» **Task to carry out**: Lay out every line of the records below as a Markdown table with the columns "Row" and "Line", numbering the rows and omitting blank lines.

------ Available data ------

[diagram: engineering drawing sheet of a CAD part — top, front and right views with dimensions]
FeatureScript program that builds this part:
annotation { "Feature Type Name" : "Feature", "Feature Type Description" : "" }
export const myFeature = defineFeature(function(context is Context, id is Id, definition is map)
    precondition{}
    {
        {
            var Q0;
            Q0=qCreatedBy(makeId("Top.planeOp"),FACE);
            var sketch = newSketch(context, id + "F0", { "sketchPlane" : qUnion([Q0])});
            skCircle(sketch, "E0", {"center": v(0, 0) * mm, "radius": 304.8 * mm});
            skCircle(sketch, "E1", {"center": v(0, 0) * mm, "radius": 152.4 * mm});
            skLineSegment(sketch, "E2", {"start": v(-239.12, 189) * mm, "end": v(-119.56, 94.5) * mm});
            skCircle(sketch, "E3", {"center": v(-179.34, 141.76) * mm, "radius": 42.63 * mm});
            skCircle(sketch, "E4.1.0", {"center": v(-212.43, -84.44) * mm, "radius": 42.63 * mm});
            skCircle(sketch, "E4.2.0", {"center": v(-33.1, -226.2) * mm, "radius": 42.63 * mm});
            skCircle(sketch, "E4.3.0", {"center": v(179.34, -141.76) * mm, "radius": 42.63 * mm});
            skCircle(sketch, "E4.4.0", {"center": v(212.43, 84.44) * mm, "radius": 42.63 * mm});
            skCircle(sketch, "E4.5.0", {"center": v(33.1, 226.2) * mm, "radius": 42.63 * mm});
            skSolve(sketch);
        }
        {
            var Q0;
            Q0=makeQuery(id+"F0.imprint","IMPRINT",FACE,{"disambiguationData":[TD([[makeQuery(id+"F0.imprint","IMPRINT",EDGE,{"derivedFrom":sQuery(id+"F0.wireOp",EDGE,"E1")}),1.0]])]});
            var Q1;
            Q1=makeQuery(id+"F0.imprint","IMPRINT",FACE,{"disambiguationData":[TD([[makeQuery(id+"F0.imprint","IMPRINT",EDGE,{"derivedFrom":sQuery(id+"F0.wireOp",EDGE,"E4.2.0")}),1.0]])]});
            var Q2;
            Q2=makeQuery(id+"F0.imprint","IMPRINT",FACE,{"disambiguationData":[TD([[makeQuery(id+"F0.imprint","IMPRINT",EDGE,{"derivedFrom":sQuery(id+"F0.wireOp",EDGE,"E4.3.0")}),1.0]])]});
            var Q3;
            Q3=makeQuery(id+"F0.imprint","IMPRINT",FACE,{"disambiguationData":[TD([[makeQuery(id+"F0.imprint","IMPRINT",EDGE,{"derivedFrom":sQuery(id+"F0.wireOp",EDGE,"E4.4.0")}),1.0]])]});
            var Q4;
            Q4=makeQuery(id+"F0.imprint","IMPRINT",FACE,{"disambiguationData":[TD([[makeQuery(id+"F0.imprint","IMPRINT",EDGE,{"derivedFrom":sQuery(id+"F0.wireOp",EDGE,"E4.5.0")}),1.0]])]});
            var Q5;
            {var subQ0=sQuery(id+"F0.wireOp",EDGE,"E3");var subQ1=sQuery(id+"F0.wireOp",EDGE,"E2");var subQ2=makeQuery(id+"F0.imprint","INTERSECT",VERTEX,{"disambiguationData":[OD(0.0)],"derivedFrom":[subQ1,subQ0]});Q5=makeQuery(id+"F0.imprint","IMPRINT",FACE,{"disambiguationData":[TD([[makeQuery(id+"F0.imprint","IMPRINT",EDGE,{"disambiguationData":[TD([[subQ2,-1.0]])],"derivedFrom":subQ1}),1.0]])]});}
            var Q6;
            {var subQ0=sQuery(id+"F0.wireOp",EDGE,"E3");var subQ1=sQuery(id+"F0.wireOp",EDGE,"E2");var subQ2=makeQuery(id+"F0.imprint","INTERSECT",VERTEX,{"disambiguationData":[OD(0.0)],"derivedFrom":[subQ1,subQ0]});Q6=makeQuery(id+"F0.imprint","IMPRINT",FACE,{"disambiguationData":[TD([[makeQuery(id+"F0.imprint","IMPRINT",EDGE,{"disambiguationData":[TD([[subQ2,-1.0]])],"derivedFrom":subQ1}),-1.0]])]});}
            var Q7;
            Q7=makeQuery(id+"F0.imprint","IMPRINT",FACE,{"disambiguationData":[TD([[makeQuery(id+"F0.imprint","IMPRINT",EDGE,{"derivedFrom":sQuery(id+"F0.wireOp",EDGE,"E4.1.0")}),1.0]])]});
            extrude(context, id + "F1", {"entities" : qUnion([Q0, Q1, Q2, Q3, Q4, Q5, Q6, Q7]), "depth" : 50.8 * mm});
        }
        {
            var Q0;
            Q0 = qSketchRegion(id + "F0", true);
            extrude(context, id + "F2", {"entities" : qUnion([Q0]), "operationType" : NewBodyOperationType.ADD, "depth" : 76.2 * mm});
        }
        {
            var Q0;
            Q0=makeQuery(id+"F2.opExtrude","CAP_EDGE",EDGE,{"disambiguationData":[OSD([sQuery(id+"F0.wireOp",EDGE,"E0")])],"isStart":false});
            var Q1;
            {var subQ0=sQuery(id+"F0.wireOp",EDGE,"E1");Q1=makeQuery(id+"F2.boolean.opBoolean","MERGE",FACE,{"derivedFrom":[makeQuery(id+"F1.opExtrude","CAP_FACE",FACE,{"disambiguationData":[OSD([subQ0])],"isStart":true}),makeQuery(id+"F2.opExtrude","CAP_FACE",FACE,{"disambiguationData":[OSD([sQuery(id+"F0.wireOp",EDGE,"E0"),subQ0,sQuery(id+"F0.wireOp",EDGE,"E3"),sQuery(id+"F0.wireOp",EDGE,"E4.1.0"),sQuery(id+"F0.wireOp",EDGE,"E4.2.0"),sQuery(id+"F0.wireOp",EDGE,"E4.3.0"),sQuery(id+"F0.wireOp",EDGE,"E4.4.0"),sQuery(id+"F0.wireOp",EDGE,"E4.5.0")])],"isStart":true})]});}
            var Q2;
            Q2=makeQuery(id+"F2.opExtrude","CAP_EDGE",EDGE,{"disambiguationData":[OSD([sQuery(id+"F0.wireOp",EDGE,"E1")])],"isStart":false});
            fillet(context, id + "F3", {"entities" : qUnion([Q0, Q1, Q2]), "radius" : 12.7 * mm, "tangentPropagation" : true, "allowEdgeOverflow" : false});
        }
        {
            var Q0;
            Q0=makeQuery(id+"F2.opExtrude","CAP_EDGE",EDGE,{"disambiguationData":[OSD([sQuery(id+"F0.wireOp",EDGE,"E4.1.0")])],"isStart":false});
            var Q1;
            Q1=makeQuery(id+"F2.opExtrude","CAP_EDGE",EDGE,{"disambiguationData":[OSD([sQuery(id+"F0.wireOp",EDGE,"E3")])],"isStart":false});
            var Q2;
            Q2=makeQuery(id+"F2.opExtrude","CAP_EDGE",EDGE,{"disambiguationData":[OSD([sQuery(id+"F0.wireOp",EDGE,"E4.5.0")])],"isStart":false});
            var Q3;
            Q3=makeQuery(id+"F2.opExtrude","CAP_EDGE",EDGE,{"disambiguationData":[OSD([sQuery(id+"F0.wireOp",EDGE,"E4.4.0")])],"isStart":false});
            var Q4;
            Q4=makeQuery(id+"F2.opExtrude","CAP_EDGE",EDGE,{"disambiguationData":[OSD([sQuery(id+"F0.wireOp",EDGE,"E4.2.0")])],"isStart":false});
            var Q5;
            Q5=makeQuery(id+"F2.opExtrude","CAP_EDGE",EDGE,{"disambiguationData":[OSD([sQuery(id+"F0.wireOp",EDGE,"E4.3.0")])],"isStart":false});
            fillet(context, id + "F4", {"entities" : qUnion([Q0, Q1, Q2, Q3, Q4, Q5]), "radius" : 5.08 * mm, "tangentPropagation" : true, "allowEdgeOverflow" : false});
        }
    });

------

» **Response to this exercise**:
| Row | Line |
|---|---|
| 1 | [diagram: engineering drawing sheet of a CAD part — top, front and right views with dimensions] |
| 2 | FeatureScript program that builds this part: |
| 3 | annotation { "Feature Type Name" : "Feature", "Feature Type Description" : "" } |
| 4 | export const myFeature = defineFeature(function(context is Context, id is Id, definition is map) |
| 5 |     precondition{} |
| 6 |     { |
| 7 |         { |
| 8 |             var Q0; |
| 9 |             Q0=qCreatedBy(makeId("Top.planeOp"),FACE); |
| 10 |             var sketch = newSketch(context, id + "F0", { "sketchPlane" : qUnion([Q0])}); |
| 11 |             skCircle(sketch, "E0", {"center": v(0, 0) * mm, "radius": 304.8 * mm}); |
| 12 |             skCircle(sketch, "E1", {"center": v(0, 0) * mm, "radius": 152.4 * mm}); |
| 13 |             skLineSegment(sketch, "E2", {"start": v(-239.12, 189) * mm, "end": v(-119.56, 94.5) * mm}); |
| 14 |             skCircle(sketch, "E3", {"center": v(-179.34, 141.76) * mm, "radius": 42.63 * mm}); |
| 15 |             skCircle(sketch, "E4.1.0", {"center": v(-212.43, -84.44) * mm, "radius": 42.63 * mm}); |
| 16 |             skCircle(sketch, "E4.2.0", {"center": v(-33.1, -226.2) * mm, "radius": 42.63 * mm}); |
| 17 |             skCircle(sketch, "E4.3.0", {"center": v(179.34, -141.76) * mm, "radius": 42.63 * mm}); |
| 18 |             skCircle(sketch, "E4.4.0", {"center": v(212.43, 84.44) * mm, "radius": 42.63 * mm}); |
| 19 |             skCircle(sketch, "E4.5.0", {"center": v(33.1, 226.2) * mm, "radius": 42.63 * mm}); |
| 20 |             skSolve(sketch); |
| 21 |         } |
| 22 |         { |
| 23 |             var Q0; |
| 24 |             Q0=makeQuery(id+"F0.imprint","IMPRINT",FACE,{"disambiguationData":[TD([[makeQuery(id+"F0.imprint","IMPRINT",EDGE,{"derivedFrom":sQuery(id+"F0.wireOp",EDGE,"E1")}),1.0]])]}); |
| 25 |             var Q1; |
| 26 |             Q1=makeQuery(id+"F0.imprint","IMPRINT",FACE,{"disambiguationData":[TD([[makeQuery(id+"F0.imprint","IMPRINT",EDGE,{"derivedFrom":sQuery(id+"F0.wireOp",EDGE,"E4.2.0")}),1.0]])]}); |
| 27 |             var Q2; |
| 28 |             Q2=makeQuery(id+"F0.imprint","IMPRINT",FACE,{"disambiguationData":[TD([[makeQuery(id+"F0.imprint","IMPRINT",EDGE,{"derivedFrom":sQuery(id+"F0.wireOp",EDGE,"E4.3.0")}),1.0]])]}); |
| 29 |             var Q3; |
| 30 |             Q3=makeQuery(id+"F0.imprint","IMPRINT",FACE,{"disambiguationData":[TD([[makeQuery(id+"F0.imprint","IMPRINT",EDGE,{"derivedFrom":sQuery(id+"F0.wireOp",EDGE,"E4.4.0")}),1.0]])]}); |
| 31 |             var Q4; |
| 32 |             Q4=makeQuery(id+"F0.imprint","IMPRINT",FACE,{"disambiguationData":[TD([[makeQuery(id+"F0.imprint","IMPRINT",EDGE,{"derivedFrom":sQuery(id+"F0.wireOp",EDGE,"E4.5.0")}),1.0]])]}); |
| 33 |             var Q5; |
| 34 |             {var subQ0=sQuery(id+"F0.wireOp",EDGE,"E3");var subQ1=sQuery(id+"F0.wireOp",EDGE,"E2");var subQ2=makeQuery(id+"F0.imprint","INTERSECT",VERTEX,{"disambiguationData":[OD(0.0)],"derivedFrom":[subQ1,subQ0]});Q5=makeQuery(id+"F0.imprint","IMPRINT",FACE,{"disambiguationData":[TD([[makeQuery(id+"F0.imprint","IMPRINT",EDGE,{"disambiguationData":[TD([[subQ2,-1.0]])],"derivedFrom":subQ1}),1.0]])]});} |
| 35 |             var Q6; |
| 36 |             {var subQ0=sQuery(id+"F0.wireOp",EDGE,"E3");var subQ1=sQuery(id+"F0.wireOp",EDGE,"E2");var subQ2=makeQuery(id+"F0.imprint","INTERSECT",VERTEX,{"disambiguationData":[OD(0.0)],"derivedFrom":[subQ1,subQ0]});Q6=makeQuery(id+"F0.imprint","IMPRINT",FACE,{"disambiguationData":[TD([[makeQuery(id+"F0.imprint","IMPRINT",EDGE,{"disambiguationData":[TD([[subQ2,-1.0]])],"derivedFrom":subQ1}),-1.0]])]});} |
| 37 |             var Q7; |
| 38 |             Q7=makeQuery(id+"F0.imprint","IMPRINT",FACE,{"disambiguationData":[TD([[makeQuery(id+"F0.imprint","IMPRINT",EDGE,{"derivedFrom":sQuery(id+"F0.wireOp",EDGE,"E4.1.0")}),1.0]])]}); |
| 39 |             extrude(context, id + "F1", {"entities" : qUnion([Q0, Q1, Q2, Q3, Q4, Q5, Q6, Q7]), "depth" : 50.8 * mm}); |
| 40 |         } |
| 41 |         { |
| 42 |             var Q0; |
| 43 |             Q0 = qSketchRegion(id + "F0", true); |
| 44 |             extrude(context, id + "F2", {"entities" : qUnion([Q0]), "operationType" : NewBodyOperationType.ADD, "depth" : 76.2 * mm}); |
| 45 |         } |
| 46 |         { |
| 47 |             var Q0; |
| 48 |             Q0=makeQuery(id+"F2.opExtrude","CAP_EDGE",EDGE,{"disambiguationData":[OSD([sQuery(id+"F0.wireOp",EDGE,"E0")])],"isStart":false}); |
| 49 |             var Q1; |
| 50 |             {var subQ0=sQuery(id+"F0.wireOp",EDGE,"E1");Q1=makeQuery(id+"F2.boolean.opBoolean","MERGE",FACE,{"derivedFrom":[makeQuery(id+"F1.opExtrude","CAP_FACE",FACE,{"disambiguationData":[OSD([subQ0])],"isStart":true}),makeQuery(id+"F2.opExtrude","CAP_FACE",FACE,{"disambiguationData":[OSD([sQuery(id+"F0.wireOp",EDGE,"E0"),subQ0,sQuery(id+"F0.wireOp",EDGE,"E3"),sQuery(id+"F0.wireOp",EDGE,"E4.1.0"),sQuery(id+"F0.wireOp",EDGE,"E4.2.0"),sQuery(id+"F0.wireOp",EDGE,"E4.3.0"),sQuery(id+"F0.wireOp",EDGE,"E4.4.0"),sQuery(id+"F0.wireOp",EDGE,"E4.5.0")])],"isStart":true})]});} |
| 51 |             var Q2; |
| 52 |             Q2=makeQuery(id+"F2.opExtrude","CAP_EDGE",EDGE,{"disambiguationData":[OSD([sQuery(id+"F0.wireOp",EDGE,"E1")])],"isStart":false}); |
| 53 |             fillet(context, id + "F3", {"entities" : qUnion([Q0, Q1, Q2]), "radius" : 12.7 * mm, "tangentPropagation" : true, "allowEdgeOverflow" : false}); |
| 54 |         } |
| 55 |         { |
| 56 |             var Q0; |
| 57 |             Q0=makeQuery(id+"F2.opExtrude","CAP_EDGE",EDGE,{"disambiguationData":[OSD([sQuery(id+"F0.wireOp",EDGE,"E4.1.0")])],"isStart":false}); |
| 58 |             var Q1; |
| 59 |             Q1=makeQuery(id+"F2.opExtrude","CAP_EDGE",EDGE,{"disambiguationData":[OSD([sQuery(id+"F0.wireOp",EDGE,"E3")])],"isStart":false}); |
| 60 |             var Q2; |
| 61 |             Q2=makeQuery(id+"F2.opExtrude","CAP_EDGE",EDGE,{"disambiguationData":[OSD([sQuery(id+"F0.wireOp",EDGE,"E4.5.0")])],"isStart":false}); |
| 62 |             var Q3; |
| 63 |             Q3=makeQuery(id+"F2.opExtrude","CAP_EDGE",EDGE,{"disambiguationData":[OSD([sQuery(id+"F0.wireOp",EDGE,"E4.4.0")])],"isStart":false}); |
| 64 |             var Q4; |
| 65 |             Q4=makeQuery(id+"F2.opExtrude","CAP_EDGE",EDGE,{"disambiguationData":[OSD([sQuery(id+"F0.wireOp",EDGE,"E4.2.0")])],"isStart":false}); |
| 66 |             var Q5; |
| 67 |             Q5=makeQuery(id+"F2.opExtrude","CAP_EDGE",EDGE,{"disambiguationData":[OSD([sQuery(id+"F0.wireOp",EDGE,"E4.3.0")])],"isStart":false}); |
| 68 |             fillet(context, id + "F4", {"entities" : qUnion([Q0, Q1, Q2, Q3, Q4, Q5]), "radius" : 5.08 * mm, "tangentPropagation" : true, "allowEdgeOverflow" : false}); |
| 69 |         } |
| 70 |     }); |